The letter also notes two investigations into Wellpath-run correctional facilities.

The U.S. Justice Department criticized Wellpath's operation of a California jail, and Wellpath was named in a report from the Massachusetts Disability Law Center on the Bridgewater State Hospital, a prison for men who have been civilly committed and those who are being evaluated for competency before criminal trials.

The Massachusetts report, published in January, criticized Wellpath for unlawful use of antipsychotic medication to render a patient more docile, a practice sometimes labeled medication restraint or chemical restraint. The Massachusetts Department of Corrections defended Wellpath, saying the contractor acted within the law.

"Boarding New Hampshire's most vulnerable children already struggling with a mental health crisis in emergency departments is not the answer," the letter states, "but neither is rushing to contract their care to a for-profit corporation that is the subject of multiple complaints of abuse and neglect of the individuals entrusted to them for their care."

Time of the essence

Health and Human Services Commissioner Lori Shibinette was directed to get the hospital up and running as quickly as possible, she said during last month's meeting. She told the Executive Council that the best way to move quickly was to award a sole-source contract, rather than putting it out for bid.

The sole-source contract took seven months to draw up, she told councilors. Going through a competitive bidding process would have added another five to eight months to the timeline.

The contract requires Wellpath to open 55 beds in Hampstead by October and another 10 beds by June 2023, with the total 65 beds including 12 beds for youth who no longer needed intensive inpatient treatment.

Although she agreed that it is critical to make more beds available, Stearns said she wanted to make sure the program would be, as Shibinette has said, a "center for excellence" in youth behavioral health care.

"We need the very best," Stearns said. "I think it's OK to have that as a goal, and not to settle."

Stearns said she wants to see strong oversight continuing after the contract is awarded. The letter suggested oversight from the Office of the Child Advocate, including a dedicated staff member in that office, and regular reports to the public.

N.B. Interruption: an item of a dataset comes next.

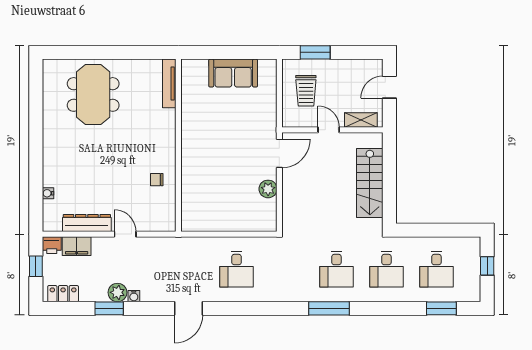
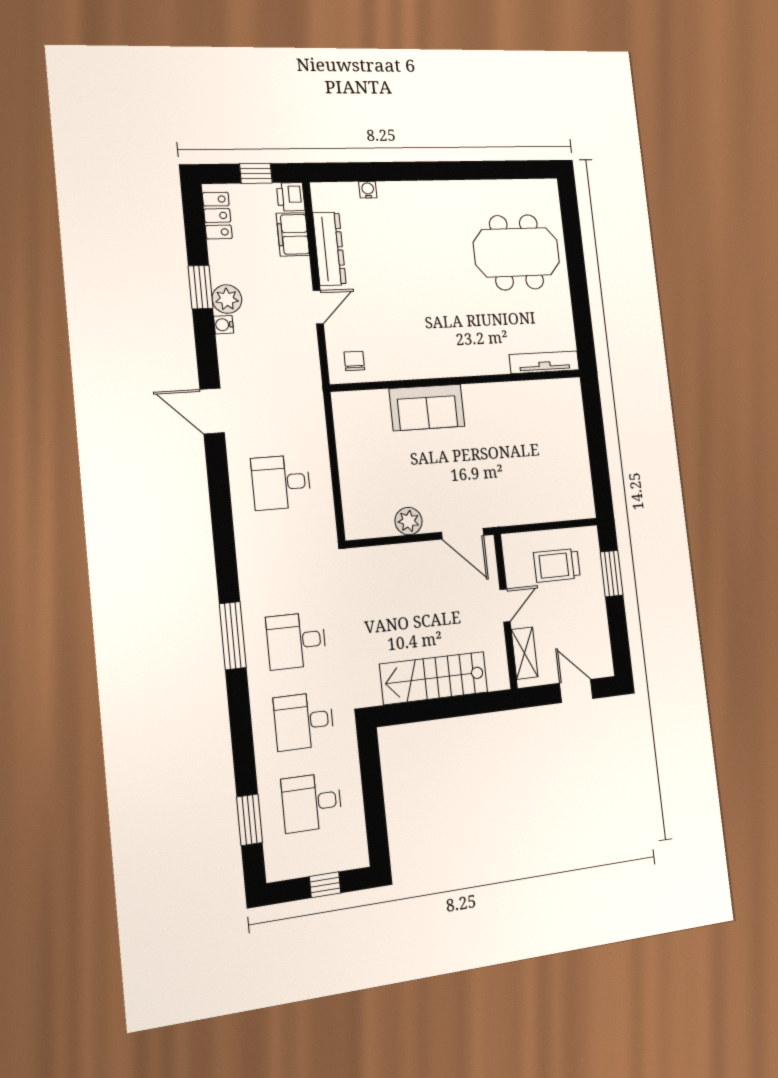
sofa: (233, 73) -> (427, 407), moved, turned -90
chair: (157, 180) -> (354, 361), moved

"We need rigorous oversight no matter who has this contract on day one, because these are vulnerable children," she said.

She hoped all Granite Staters could appreciate the importance of doing this right.

"We've seen such an increase in terms of children and youth having struggles with mental health over the last two years," Stearns said. "It's something that impacts all of us. We all have something at stake, and we all have something at stake in our children's futures."